→ **SET OF TASKS**
(A) Give again the stretch of the passage on plastic waste from "Watch this Tedx" through "to the store.", swapping "reusable water bottle" for "refillable flask".
(B) According to the passage on plastic waste, how many tons of microplastics does clothing produce each year?

→ **EXCERPTED PASSAGE**
The increase in demand on fast fashion have increased so much that 60% of clothing fabric is made from plastic-based materials like polyester and acrylic, because it is cheap to manufacture and is durable, which makes polyester the world’s most frequently used plastic material in textile production. Polyester is closely related to the oil industry; It is a byproduct of petroleum production (plastic), so it never truly breaks down. The trouble with this type of fabric is that when it is washed, it releases very small plastic fibers that pass through the wastewater filtration systems into our rivers and oceans. With this process, clothing produces half a million tons of microplastics each year, according to Concordia University.

Your best option is to buy used clothes and donate your unwanted clothing and/or buy quality sustainable clothing (if/when you choose to buy new).

Watch this Tedx Talks video with Breton Lorway about the impact of consumer goods in the environment: Saving the Environment from Consumerism

  • Invest in a reusable water bottle.
  • Say no to single-use plastic utensils/straws and bring your own bag to the store.
  • Choose zero waste toiletries, like solid shampoo bars, safety razors, etc.

It is challenging to reduce your plastic consumption when most of the products purchased are sold and packaged in plastic material. As a consumer, you can start in small ways – for example, buying a reusable water bottle and stop purchasing plastic water bottles, or bringing your own bag to the grocery store. Consider adopting a Zero-Waste Lifestyle. According to Center for EcoTechnology, Zero-Waste is a movement to reduce the amount one consumes and consequently throws away. This lifestyle is one of the most sustainable ways of living because it reduces pollution and the number of materials sent to the landfill. Zero-Waste lifestyles have recently become popular and has opened up people’s eyes on how much plastic waste is around the world.

→ **RECORDED INFORMATION**

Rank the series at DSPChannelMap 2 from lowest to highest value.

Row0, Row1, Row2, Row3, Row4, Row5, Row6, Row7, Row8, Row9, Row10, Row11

→ **ANSWERS TO THIS EXERCISE**
(A)
Watch this Tedx Talks video with Breton Lorway about the impact of consumer goods in the environment: Saving the Environment from Consumerism

  • Invest in a refillable flask.
  • Say no to single-use plastic utensils/straws and bring your own bag to the store.

(B) Half a million tons.